= Beginning of Section =

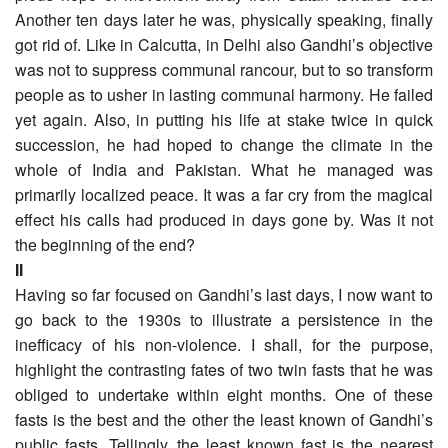
Another ten days later he was, physically speaking, finally
got rid of. Like in Calcutta, in Delhi also Gandhi’s objective
was not to suppress communal rancour, but to so transform
people as to usher in lasting communal harmony. He failed
yet again. Also, in putting his life at stake twice in quick
succession, he had hoped to change the climate in the
whole of India and Pakistan. What he managed was
primarily localized peace. It was a far cry from the magical
effect his calls had produced in days gone by. Was it not
the beginning of the end?
II
Having so far focused on Gandhi’s last days, I now want to
go back to the 1930s to illustrate a persistence in the
inefficacy of his non-violence. I shall, for the purpose,
highlight the contrasting fates of two twin fasts that he was
obliged to undertake within eight months. One of these
fasts is the best and the other the least known of Gandhi’s
public fasts. Tellingly, the least known fast is the nearest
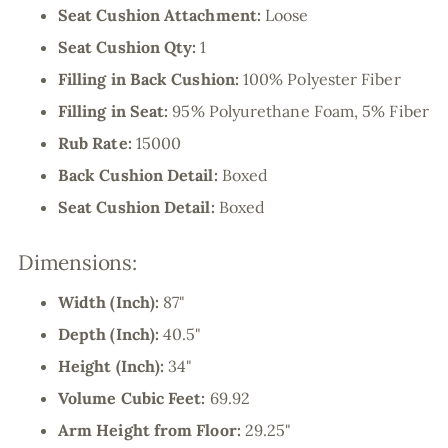
Seat Cushion Attachment:
Loose
Seat Cushion Qty:
1
Filling in Back Cushion:
100% Polyester Fiber
Filling in Seat:
95% Polyurethane Foam, 5% Fiber
Rub Rate:
15000
Back Cushion Detail:
Boxed
Seat Cushion Detail:
Boxed
Dimensions:
Width (Inch):
87"
Depth (Inch):
40.5"
Height (Inch):
34"
Volume Cubic Feet:
69.92
Arm Height from Floor:
29.25"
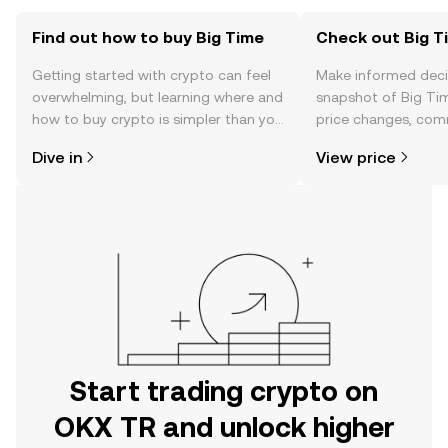
Find out how to buy Big Time
Check out Big Ti
Getting started with crypto can feel
Make informed deci
overwhelming, but learning where and
snapshot of Big Tim
how to buy crypto is simpler than you
price changes, com
might think. Kickstart your journey on
news, and more.
Dive in
View price
the OKX TR mobile app, or right here
on the web.
Start trading crypto on
OKX TR and unlock higher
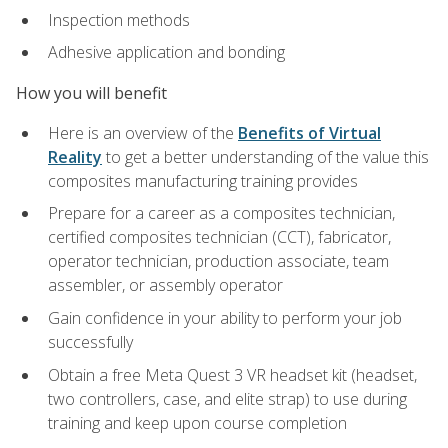
Inspection methods
Adhesive application and bonding
How you will benefit
Here is an overview of the
Benefits of Virtual
Reality
to get a better understanding of the value this
composites manufacturing training provides
Prepare for a career as a composites technician,
certified composites technician (CCT), fabricator,
operator technician, production associate, team
assembler, or assembly operator
Gain confidence in your ability to perform your job
successfully
Obtain a free Meta Quest 3 VR headset kit (headset,
two controllers, case, and elite strap) to use during
training and keep upon course completion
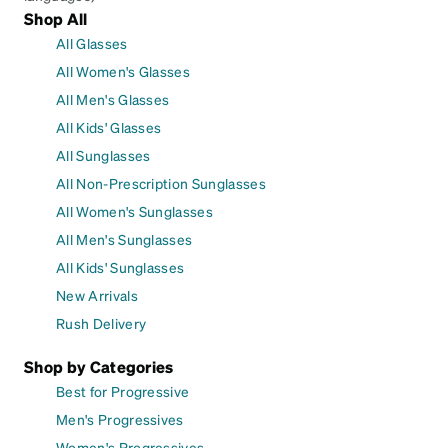
Shop All
All Glasses
All Women's Glasses
All Men's Glasses
All Kids' Glasses
All Sunglasses
All Non-Prescription Sunglasses
All Women's Sunglasses
All Men's Sunglasses
All Kids' Sunglasses
New Arrivals
Rush Delivery
Shop by Categories
Best for Progressive
Men's Progressives
Women's Progressives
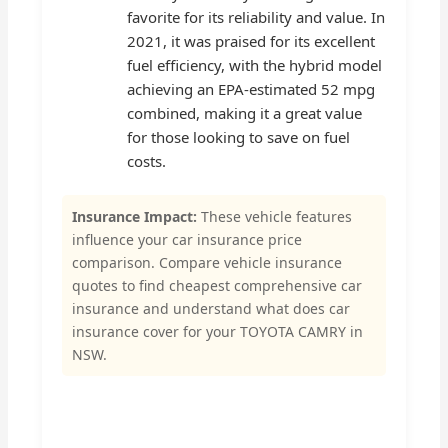
favorite for its reliability and value. In
2021, it was praised for its excellent
fuel efficiency, with the hybrid model
achieving an EPA-estimated 52 mpg
combined, making it a great value
for those looking to save on fuel
costs.
Insurance Impact:
These vehicle features
influence your car insurance price
comparison. Compare vehicle insurance
quotes to find cheapest comprehensive car
insurance and understand what does car
insurance cover for your TOYOTA CAMRY in
NSW.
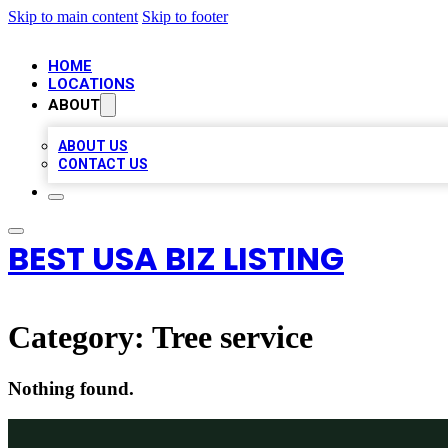
Skip to main content
Skip to footer
HOME
LOCATIONS
ABOUT
ABOUT US
CONTACT US
BEST USA BIZ LISTING
Category:
Tree service
Nothing found.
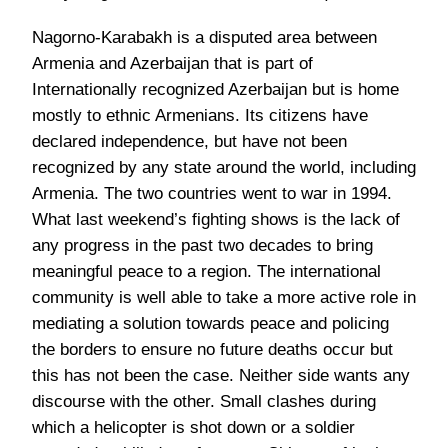
Nagorno-Karabakh is a disputed area between
Armenia and Azerbaijan that is part of
Internationally recognized Azerbaijan but is home
mostly to ethnic Armenians. Its citizens have
declared independence, but have not been
recognized by any state around the world, including
Armenia. The two countries went to war in 1994.
What last weekend’s fighting shows is the lack of
any progress in the past two decades to bring
meaningful peace to a region. The international
community is well able to take a more active role in
mediating a solution towards peace and policing
the borders to ensure no future deaths occur but
this has not been the case. Neither side wants any
discourse with the other. Small clashes during
which a helicopter is shot down or a soldier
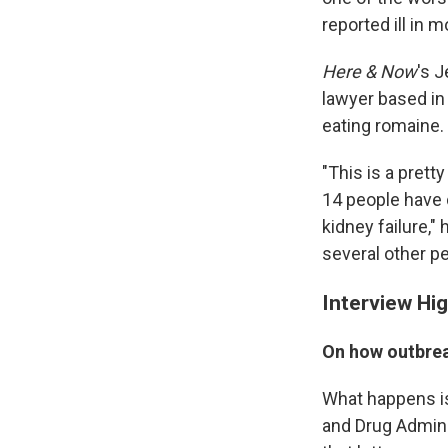
reported ill in 
Here & Now
's 
lawyer based in 
eating romaine.
"This is a prett
14 people have
kidney failure,
several other pe
Interview Hig
On how outbrea
What happens is
and Drug Admini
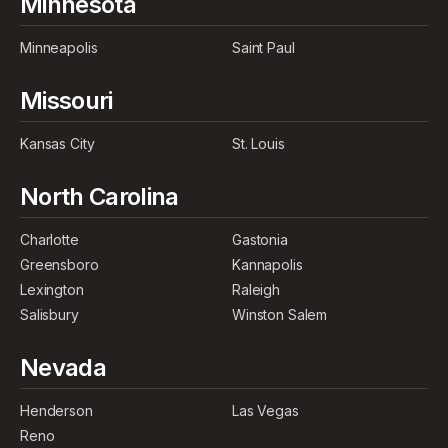
Minnesota
Minneapolis
Saint Paul
Missouri
Kansas City
St. Louis
North Carolina
Charlotte
Gastonia
Greensboro
Kannapolis
Lexington
Raleigh
Salisbury
Winston Salem
Nevada
Henderson
Las Vegas
Reno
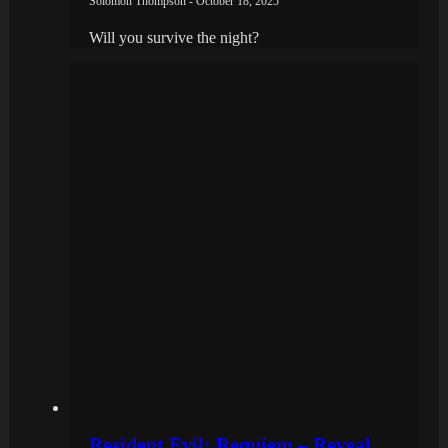
Solomon Thompson - October 18, 2025
Will you survive the night?
Resident Evil: Requiem – Reveal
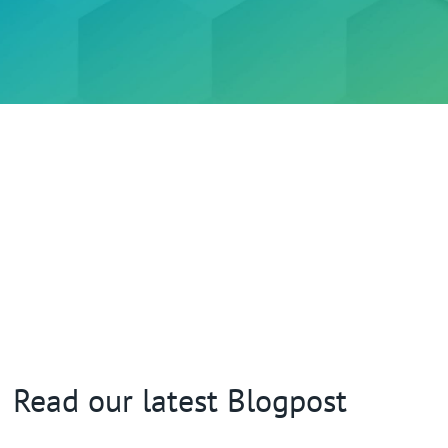
Read our latest Blogpost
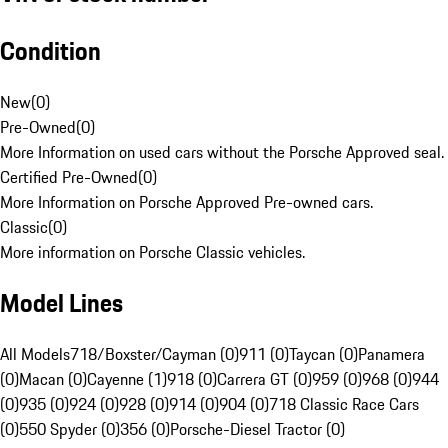
Condition
New
(
0
)
Pre-Owned
(
0
)
More Information on used cars without the Porsche Approved seal.
Certified Pre-Owned
(
0
)
More Information on Porsche Approved Pre-owned cars.
Classic
(
0
)
More information on Porsche Classic vehicles.
Model Lines
All Models
718/Boxster/Cayman (0)
911 (0)
Taycan (0)
Panamera
(0)
Macan (0)
Cayenne (1)
918 (0)
Carrera GT (0)
959 (0)
968 (0)
944
(0)
935 (0)
924 (0)
928 (0)
914 (0)
904 (0)
718 Classic Race Cars
(0)
550 Spyder (0)
356 (0)
Porsche-Diesel Tractor (0)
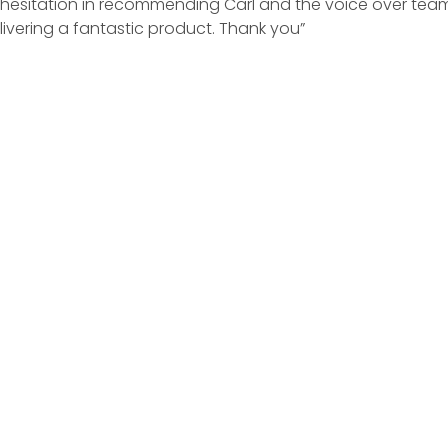
no hesitation in recommending Carl and the voice over tea
ivering a fantastic product. Thank you”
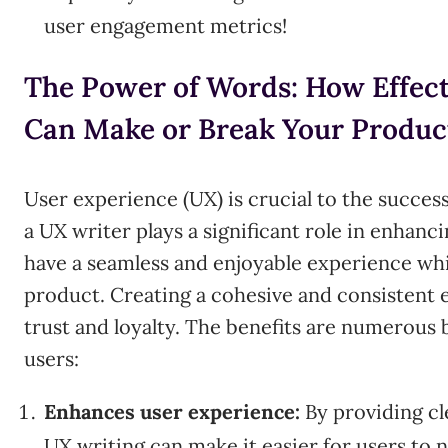
user engagement metrics!
The Power of Words: How Effec
Can Make or Break Your Produc
User experience (UX) is crucial to the success
a UX writer plays a significant role in enhanci
have a seamless and enjoyable experience whi
product. Creating a cohesive and consistent
trust and loyalty. The benefits are numerous 
users:
Enhances user experience:
By providing cl
UX writing can make it easier for users to 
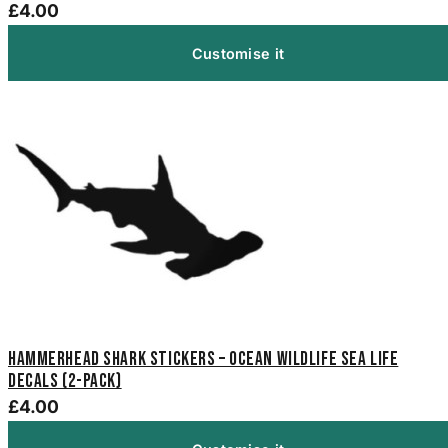
£4.00
Customise it
Hammerhead Shark Stickers – Ocean Wildlife Sea Life
Decals (2-Pack)
£4.00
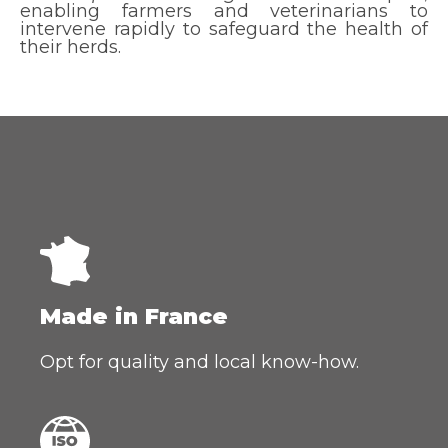
enabling farmers and veterinarians to
intervene rapidly to safeguard the health of
their herds.
Made in France
Opt for quality and local know-how.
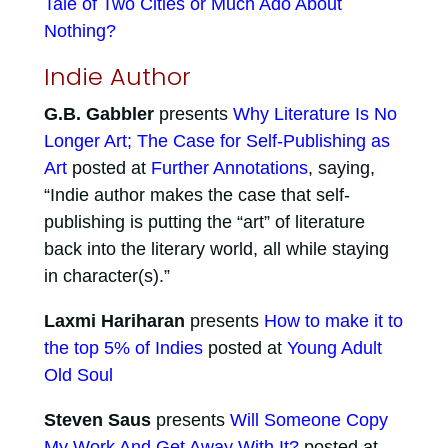
Tale of Two Cities or Much Ado About
Nothing?
Indie Author
G.B. Gabbler
presents
Why Literature Is No
Longer Art; The Case for Self-Publishing as
Art
posted at
Further Annotations
, saying,
“Indie author makes the case that self-
publishing is putting the “art” of literature
back into the literary world, all while staying
in character(s).”
Laxmi Hariharan
presents
How to make it to
the top 5% of Indies
posted at
Young Adult
Old Soul
Steven Saus
presents
Will Someone Copy
My Work And Get Away With It?
posted at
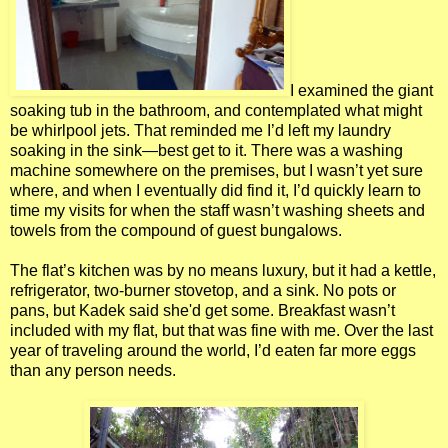
I examined the giant
soaking tub in the bathroom, and contemplated what might
be whirlpool jets. That reminded me I’d left my laundry
soaking in the sink—best get to it. There was a washing
machine somewhere on the premises, but I wasn’t yet sure
where, and when I eventually did find it, I’d quickly learn to
time my visits for when the staff wasn’t washing sheets and
towels from the compound of guest bungalows.
The flat’s kitchen was by no means luxury, but it had a kettle,
refrigerator, two-burner stovetop, and a sink. No pots or
pans, but Kadek said she'd get some. Breakfast wasn’t
included with my flat, but that was fine with me. Over the last
year of traveling around the world, I’d eaten far more eggs
than any person needs.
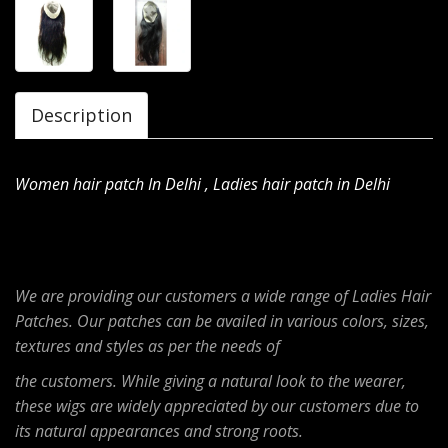
Description
Women hair patch In Delhi , Ladies hair patch in Delhi
We are providing our customers a wide range of Ladies Hair
Patches. Our patches can be availed in various colors, sizes,
textures and styles as per the needs of
the customers. While giving a natural look to the wearer,
these wigs are widely appreciated by our customers due to
its natural appearances and strong roots.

= End of Section =

Rewrite the text of the entire listing, swapping every occurrence of "Delhi" for "New Delhi" and keeping everything else unchanged. Omit the pictures.

Another ten days later he was, physically speaking, finally
got rid of. Like in Calcutta, in New Delhi also Gandhi’s objective
was not to suppress communal rancour, but to so transform
people as to usher in lasting communal harmony. He failed
yet again. Also, in putting his life at stake twice in quick
succession, he had hoped to change the climate in the
whole of India and Pakistan. What he managed was
primarily localized peace. It was a far cry from the magical
effect his calls had produced in days gone by. Was it not
the beginning of the end?
II
Having so far focused on Gandhi’s last days, I now want to
go back to the 1930s to illustrate a persistence in the
inefficacy of his non-violence. I shall, for the purpose,
highlight the contrasting fates of two twin fasts that he was
obliged to undertake within eight months. One of these
fasts is the best and the other the least known of Gandhi’s
public fasts. Tellingly, the least known fast is the nearest
Seat Cushion Attachment:
Loose
Seat Cushion Qty:
1
Filling in Back Cushion:
100% Polyester Fiber
Filling in Seat:
95% Polyurethane Foam, 5% Fiber
Rub Rate:
15000
Back Cushion Detail:
Boxed
Seat Cushion Detail:
Boxed
Dimensions:
Width (Inch):
87"
Depth (Inch):
40.5"
Height (Inch):
34"
Volume Cubic Feet:
69.92
Arm Height from Floor:
29.25"
Find out how to buy Big Time
Check out Big Ti
Getting started with crypto can feel
Make informed deci
overwhelming, but learning where and
snapshot of Big Tim
how to buy crypto is simpler than you
price changes, com
might think. Kickstart your journey on
news, and more.
Dive in
View price
the OKX TR mobile app, or right here
on the web.
Start trading crypto on
OKX TR and unlock higher
Inspection methods
Adhesive application and bonding
How you will benefit
Here is an overview of the
Benefits of Virtual
Reality
to get a better understanding of the value this
composites manufacturing training provides
Prepare for a career as a composites technician,
certified composites technician (CCT), fabricator,
operator technician, production associate, team
assembler, or assembly operator
Gain confidence in your ability to perform your job
successfully
Obtain a free Meta Quest 3 VR headset kit (headset,
two controllers, case, and elite strap) to use during
training and keep upon course completion
Shop All
All Glasses
All Women's Glasses
All Men's Glasses
All Kids' Glasses
All Sunglasses
All Non-Prescription Sunglasses
All Women's Sunglasses
All Men's Sunglasses
All Kids' Sunglasses
New Arrivals
Rush Delivery
Shop by Categories
Best for Progressive
Men's Progressives
Women's Progressives
favorite for its reliability and value. In
2021, it was praised for its excellent
fuel efficiency, with the hybrid model
achieving an EPA-estimated 52 mpg
combined, making it a great value
for those looking to save on fuel
costs.
Insurance Impact:
These vehicle features
influence your car insurance price
comparison. Compare vehicle insurance
quotes to find cheapest comprehensive car
insurance and understand what does car
insurance cover for your TOYOTA CAMRY in
NSW.
Skip to main content
Skip to footer
HOME
LOCATIONS
ABOUT
ABOUT US
CONTACT US
BEST USA BIZ LISTING
Category:
Tree service
Nothing found.
Nagorno-Karabakh is a disputed area between
Armenia and Azerbaijan that is part of
Internationally recognized Azerbaijan but is home
mostly to ethnic Armenians. Its citizens have
declared independence, but have not been
recognized by any state around the world, including
Armenia. The two countries went to war in 1994.
What last weekend’s fighting shows is the lack of
any progress in the past two decades to bring
meaningful peace to a region. The international
community is well able to take a more active role in
mediating a solution towards peace and policing
the borders to ensure no future deaths occur but
this has not been the case. Neither side wants any
discourse with the other. Small clashes during
which a helicopter is shot down or a soldier
reported ill in 
Here & Now
's 
lawyer based in 
eating romaine.
"This is a prett
14 people have
kidney failure,
several other pe
Interview Hig
On how outbrea
What happens is
and Drug Admini
Minnesota
Minneapolis
Saint Paul
Missouri
Kansas City
St. Louis
North Carolina
Charlotte
Gastonia
Greensboro
Kannapolis
Lexington
Raleigh
Salisbury
Winston Salem
Nevada
Henderson
Las Vegas
Reno
Solomon Thompson - October 18, 2025
Will you survive the night?
Resident Evil: Requiem – Reveal
Read our latest Blogpost
Condition
New
(
0
)
Pre-Owned
(
0
)
More Information on used cars without the Porsche Approved seal.
Certified Pre-Owned
(
0
)
More Information on Porsche Approved Pre-owned cars.
Classic
(
0
)
More information on Porsche Classic vehicles.
Model Lines
All Models
718/Boxster/Cayman (0)
911 (0)
Taycan (0)
Panamera
(0)
Macan (0)
Cayenne (1)
918 (0)
Carrera GT (0)
959 (0)
968 (0)
944
(0)
935 (0)
924 (0)
928 (0)
914 (0)
904 (0)
718 Classic Race Cars
(0)
550 Spyder (0)
356 (0)
Porsche-Diesel Tractor (0)
no hesitation in recommending Carl and the voice over tea
ivering a fantastic product. Thank you”
user engagement metrics!
The Power of Words: How Effec
Can Make or Break Your Produc
User experience (UX) is crucial to the success
a UX writer plays a significant role in enhanci
have a seamless and enjoyable experience whi
product. Creating a cohesive and consistent
trust and loyalty. The benefits are numerous 
users:
Enhances user experience:
By providing cl
UX writing can make it easier for users to 
£4.00
Customise it
Hammerhead Shark Stickers – Ocean Wildlife Sea Life
Decals (2-Pack)
£4.00
enabling farmers and veterinarians to
intervene rapidly to safeguard the health of
their herds.
Made in France
Opt for quality and local know-how.
Tale of Two Cities or Much Ado About
Nothing?
Indie Author
G.B. Gabbler
presents
Why Literature Is No
Longer Art; The Case for Self-Publishing as
Art
posted at
Further Annotations
, saying,
“Indie author makes the case that self-
publishing is putting the “art” of literature
back into the literary world, all while staying
in character(s).”
Laxmi Hariharan
presents
How to make it to
the top 5% of Indies
posted at
Young Adult
Old Soul
Steven Saus
presents
Will Someone Copy
My Work And Get Away With It?
posted at
I examined the giant
soaking tub in the bathroom, and contemplated what might
be whirlpool jets. That reminded me I’d left my laundry
soaking in the sink—best get to it. There was a washing
machine somewhere on the premises, but I wasn’t yet sure
where, and when I eventually did find it, I’d quickly learn to
time my visits for when the staff wasn’t washing sheets and
towels from the compound of guest bungalows.
The flat’s kitchen was by no means luxury, but it had a kettle,
refrigerator, two-burner stovetop, and a sink. No pots or
pans, but Kadek said she'd get some. Breakfast wasn’t
included with my flat, but that was fine with me. Over the last
year of traveling around the world, I’d eaten far more eggs
than any person needs.
Description
Women hair patch In New Delhi , Ladies hair patch in New Delhi
We are providing our customers a wide range of Ladies Hair
Patches. Our patches can be availed in various colors, sizes,
textures and styles as per the needs of
the customers. While giving a natural look to the wearer,
these wigs are widely appreciated by our customers due to
its natural appearances and strong roots.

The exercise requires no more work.